Поступить осенью в институт не удалось, Шура родила дочку. О маленькой Нинке майор Храмков узнал месяц спустя, сообщив свой новый адрес. "Очевидно, некоторое время задержусь в тылу", - писал он. Шура задумала было навестить мужа, но мать, а потом и он сам отговорили ее. "Какая нынче дорога, - увещевала мать, - дите изведешь". Андрей писал еще категоричнее: "Не вздумай, меня в любую минуту могут отозвать. Терпи, Шуренок, и жди. Только лучше жди!" Все последующие письма были полны вопросов о дочери какая она, как растет, - и настоятельной просьбой сфотографировать девочку.
Странно, что теперь, когда муж находился вдалеке от фронта, в безопасности, как он уверял, Шура начала тревожиться о нем больше, чем прежде; очевидно, нечто подобное испытывала и Анна Семеновна: Шура заметила, как каждый раз после получения письма от Андрея ее никогда не веровавшая мать теперь тайком крестилась.
Фотографию дочки Шура послала и попросила мужа прислать свою карточку. В первом ответе он попросту не откликнулся на просьбу. Шура напомнила. "Некогда, Шуренок, ателье близко нет", - отшутился он в следующем письме, не подозревая, конечно, как нужна была его фотография здесь, в Кузнецке. Время, потом рождение дочери словно отодвинуло А.ндрея от Шуры: она помнила его руки, губы, глаза, помнила его волосы, но все это в один облик почти не сливалось. Иногда только, словно при вспышке, возникало отчетливое, тут же исчезающее видение, удержать его в памяти было невозможно, это стало как наваждение, Шура отчаивалась. Знала и видела она мужа семь дней, а ждала больше года.

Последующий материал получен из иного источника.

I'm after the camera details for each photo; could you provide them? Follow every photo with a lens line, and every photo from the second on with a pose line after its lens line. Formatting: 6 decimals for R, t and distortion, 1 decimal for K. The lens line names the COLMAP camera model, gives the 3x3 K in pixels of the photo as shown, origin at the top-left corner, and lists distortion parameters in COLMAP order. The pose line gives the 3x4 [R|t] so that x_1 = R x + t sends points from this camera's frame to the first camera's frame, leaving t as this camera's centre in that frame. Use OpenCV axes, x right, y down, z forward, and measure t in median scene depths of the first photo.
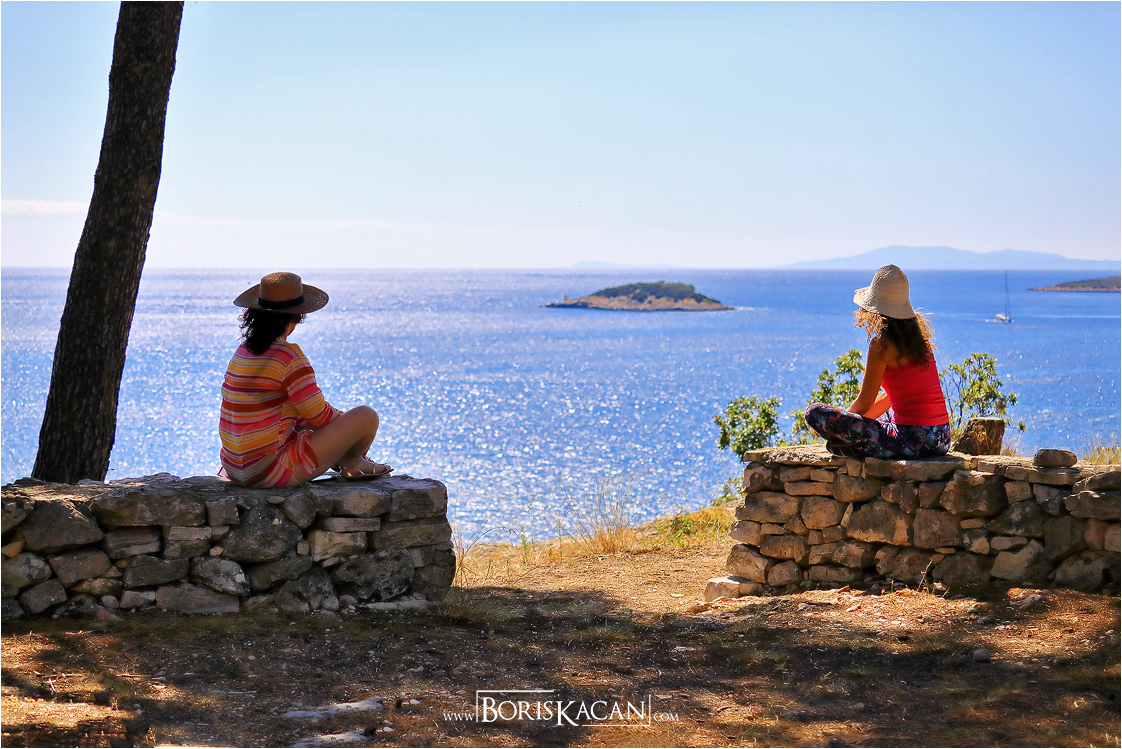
lens RADIAL K [[1948.3, 0, 561.0], [0, 1948.3, 374.5], [0, 0, 1]] dist [-0.029153, -0.006357]
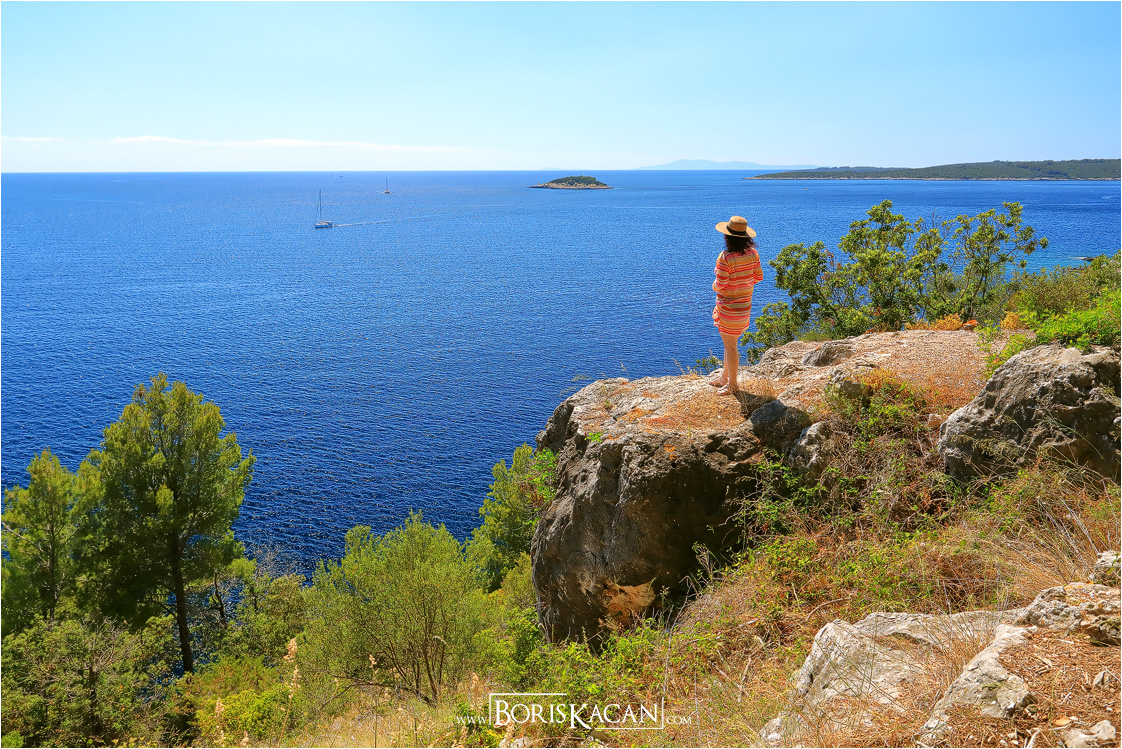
lens RADIAL K [[821.6, 0, 533.6], [0, 821.6, 380.9], [0, 0, 1]] dist [0.001239, -0.004566]
pose [[0.999986, 0.003462, 0.003905, -0.177175], [-0.004157, 0.980791, 0.195019, -0.002795], [-0.003155, -0.195033, 0.980792, 1.228781]]
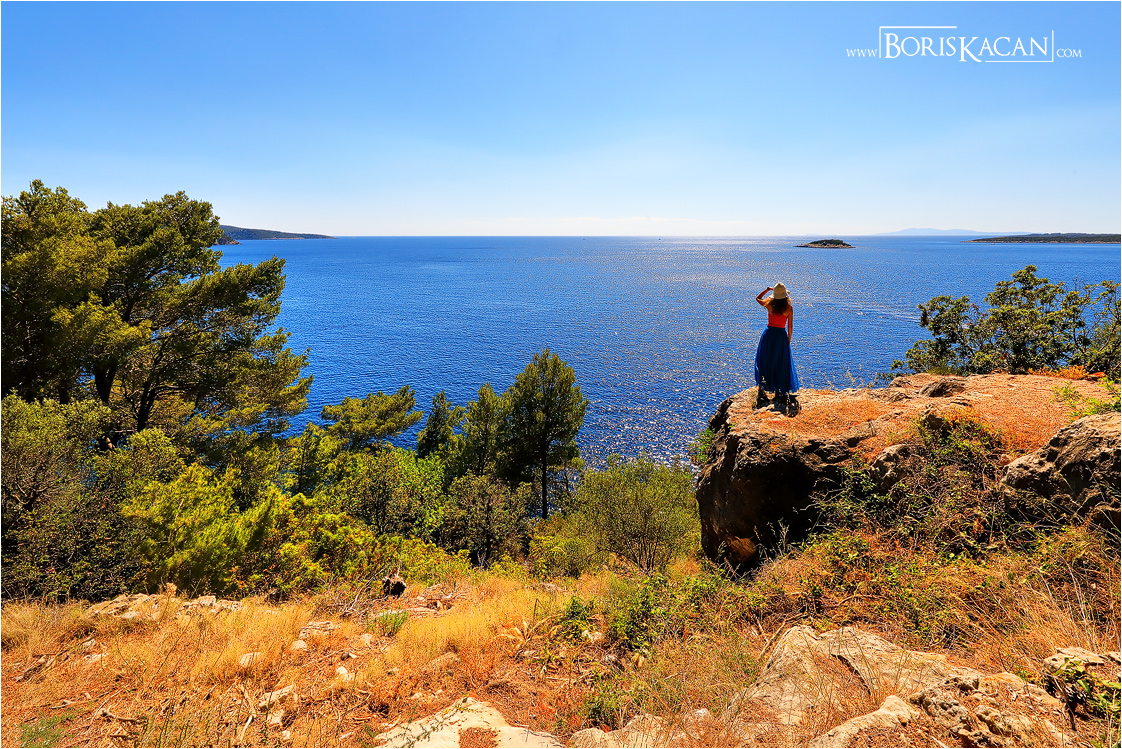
lens RADIAL K [[483.8, 0, 586.2], [0, 483.8, 345.5], [0, 0, 1]] dist [0.002509, -0.000045]
pose [[0.919125, 0.085144, -0.384655, -0.043075], [-0.019787, 0.985111, 0.170774, -0.024793], [0.393469, -0.149352, 0.907125, 1.312810]]
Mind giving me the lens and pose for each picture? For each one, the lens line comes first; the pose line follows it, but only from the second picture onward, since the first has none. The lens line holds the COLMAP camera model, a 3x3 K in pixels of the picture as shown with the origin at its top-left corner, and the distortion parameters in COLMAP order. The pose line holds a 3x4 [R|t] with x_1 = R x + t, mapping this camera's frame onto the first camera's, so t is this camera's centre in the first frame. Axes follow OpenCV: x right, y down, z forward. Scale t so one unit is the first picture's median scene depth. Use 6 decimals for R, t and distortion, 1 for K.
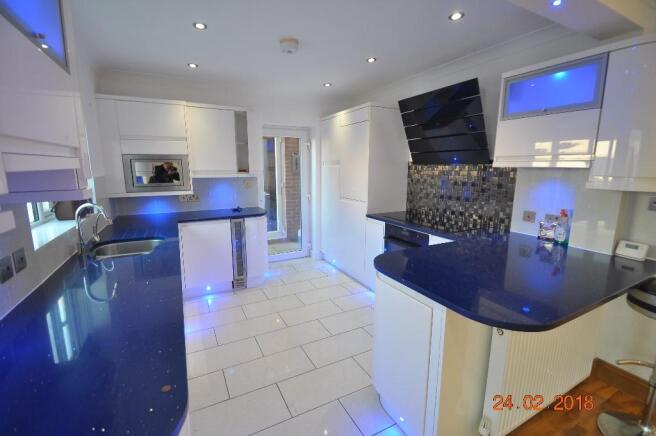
lens RADIAL K [[284.9, 0, 327.7], [0, 284.9, 220.2], [0, 0, 1]] dist [-0.004528, -0.001242]
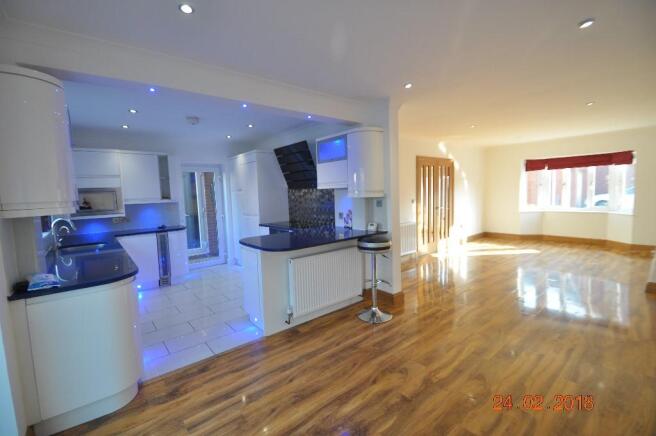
lens RADIAL K [[284.9, 0, 327.6], [0, 284.9, 219.2], [0, 0, 1]] dist [-0.004528, -0.001242]
pose [[0.976645, -0.053595, 0.208066, 0.172457], [0.073419, 0.993344, -0.088752, 0.107651], [-0.201925, 0.101955, 0.974080, -0.478479]]
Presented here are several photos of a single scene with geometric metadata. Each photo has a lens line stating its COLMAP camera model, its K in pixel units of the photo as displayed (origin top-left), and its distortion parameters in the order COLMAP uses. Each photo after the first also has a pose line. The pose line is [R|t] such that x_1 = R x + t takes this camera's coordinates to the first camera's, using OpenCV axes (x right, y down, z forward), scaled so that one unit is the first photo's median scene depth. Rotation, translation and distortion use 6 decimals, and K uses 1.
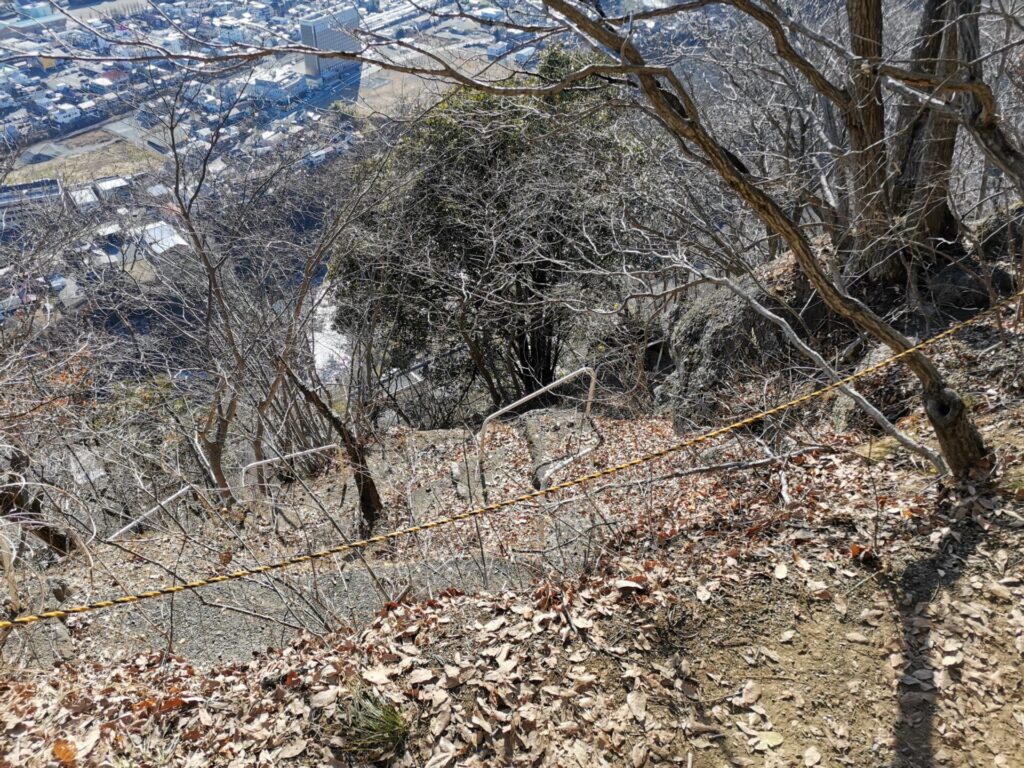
lens RADIAL K [[760.3, 0, 512.0], [0, 760.3, 384.0], [0, 0, 1]] dist [0.101657, -0.125057]
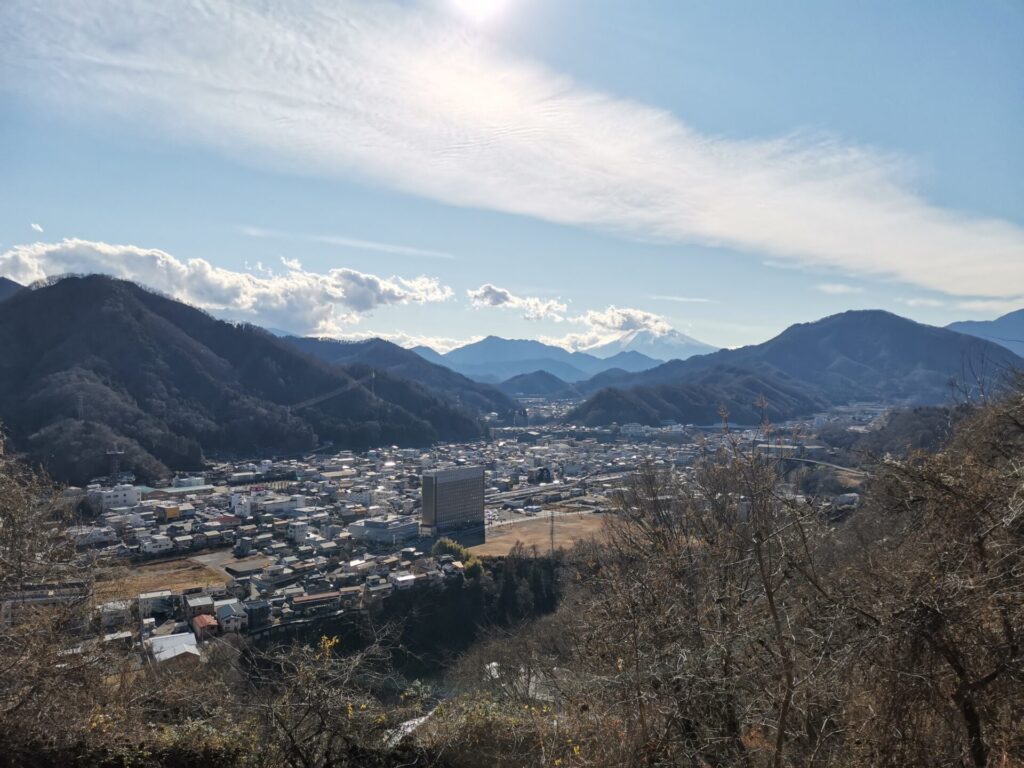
lens RADIAL K [[760.3, 0, 512.0], [0, 760.3, 384.0], [0, 0, 1]] dist [0.101657, -0.125057]
pose [[0.982792, -0.031949, -0.181930, 0.017751], [-0.091026, 0.773262, -0.627518, 0.043156], [0.160729, 0.633281, 0.757048, 0.216900]]
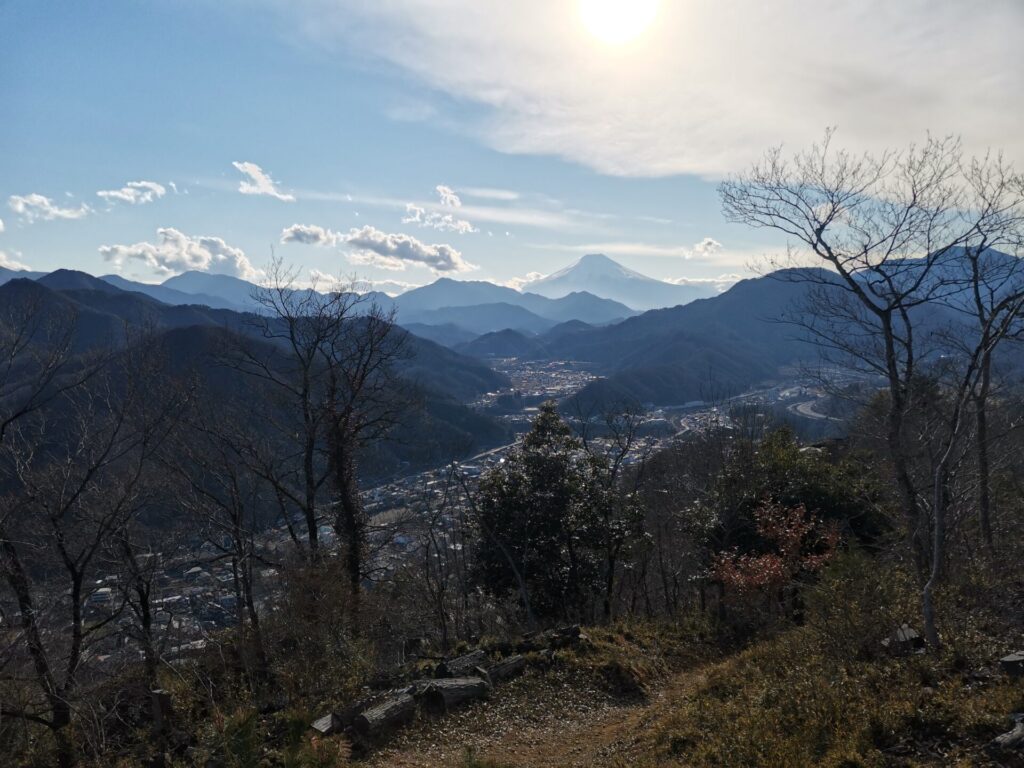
lens RADIAL K [[760.3, 0, 512.0], [0, 760.3, 384.0], [0, 0, 1]] dist [0.101657, -0.125057]
pose [[0.992601, -0.040374, -0.114516, -0.148637], [-0.031028, 0.827453, -0.560677, 0.120554], [0.117394, 0.560082, 0.820077, -0.330597]]
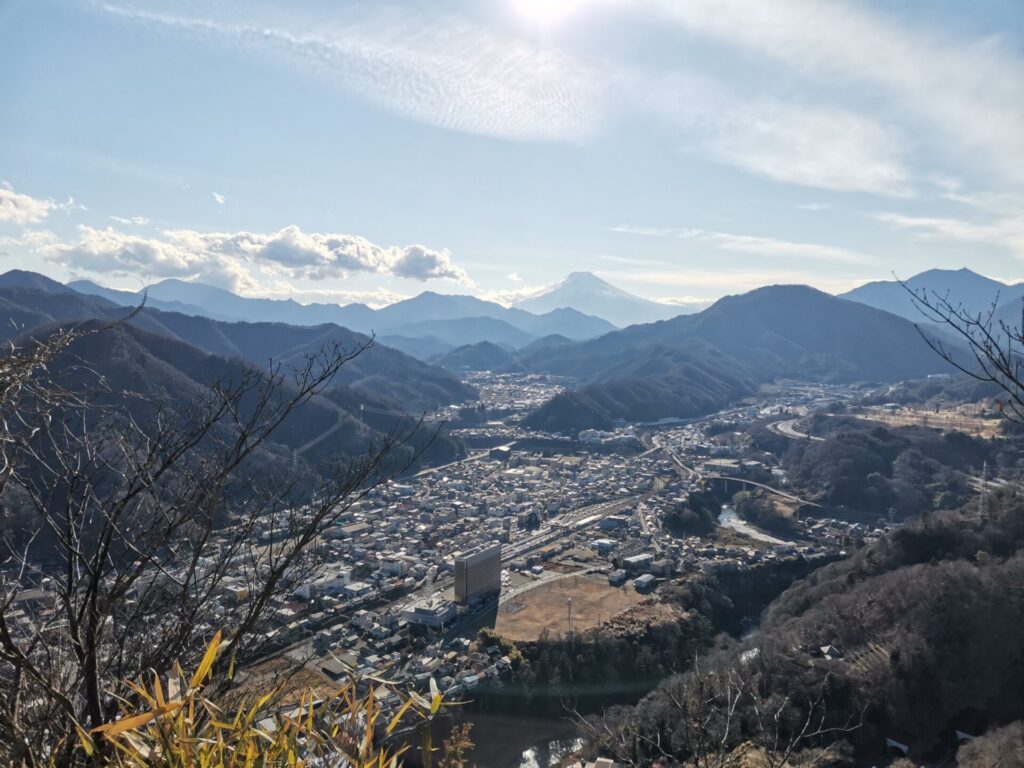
lens RADIAL K [[760.3, 0, 512.0], [0, 760.3, 384.0], [0, 0, 1]] dist [0.101657, -0.125057]
pose [[0.995034, -0.025922, -0.096097, -0.068401], [-0.034662, 0.814802, -0.578703, -0.009637], [0.093301, 0.579160, 0.809857, -0.101496]]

Фотографию Андрей так и не прислал, зато неожиданно, как снег на голову, явился сам.
Шура сидела в столовой, прислонившись спиной к теплой печке, и кормила дочку. В окно по-вешнему пригревало апрельское солнце, правая щека у Шуры была совсем горячей, в прикрытых ресницах дрожали теплые оранжевые пятна, - в такие минуты, чувствуя, как семимесячная Нина по-хозяйски мнет, щекоча, сосок полной груди, Шура впадала в дремотно-блаженное состояние.
И вдруг, вздрогнув, она открыла глаза, инстинктивно прикрыла обнаженную грудь.
Без стука, рывком откинув дверь и на ходу бросив у порога зеленый вещмешок, в комнату вбежал высокий худой военный. Шура не успела ни подумать, ни узнать, ни вскрикнуть, как он, вскинув ее вместе со стулом и с дочкой на руки, уже целовал их обеих.
- Андрюшка! - не то засмеялась, не то заплакала Шура и снова умолкла, почти задушенная жесткими обветренными губами; больше всего она боялась, что сейчас вместе с перепуганной дочкой они грохнутся из нелепой деревянной люльки, в которой держал их этот сумасшедший родной человек.